## TASK DIRECTIONS
Only the lines from the one containing "ΚΑΛΑΜΑΡΑΚΙΑ" through the end of the data below are to be repeated, exactly as given, without pictures.

## INFORMATION SUPPLIED
##########

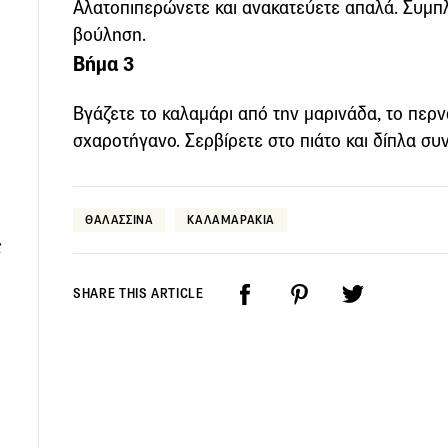
Αλατοπιπερώνετε και ανακατεύετε απαλά. Συμπ
βούληση.
Βήμα 3
Βγάζετε το καλαμάρι από την μαρινάδα, το περν
σχαροτήγανο. Σερβίρετε στο πιάτο και δίπλα συ
ΘΑΛΑΣΣΙΝΑ
ΚΑΛΑΜΑΡΑΚΙΑ
ς
SHARE THIS ARTICLE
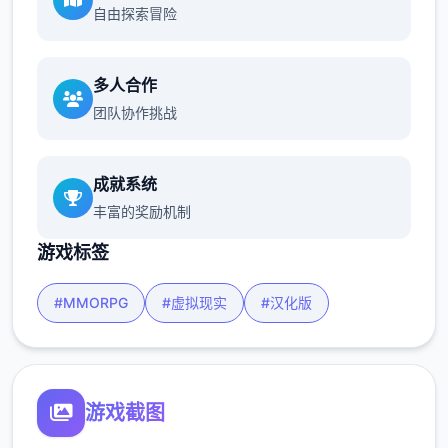
自由探索冒险
多人合作
团队协作挑战
成就系统
丰富的奖励机制
游戏标签
#MMORPG
#虚拟现实
#汉化版
游戏截图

##########

## ANSWER BELOW
ΚΑΛΑΜΑΡΑΚΙΑ
ς
SHARE THIS ARTICLE
自由探索冒险
多人合作
团队协作挑战
成就系统
丰富的奖励机制
游戏标签
#MMORPG
#虚拟现实
#汉化版
游戏截图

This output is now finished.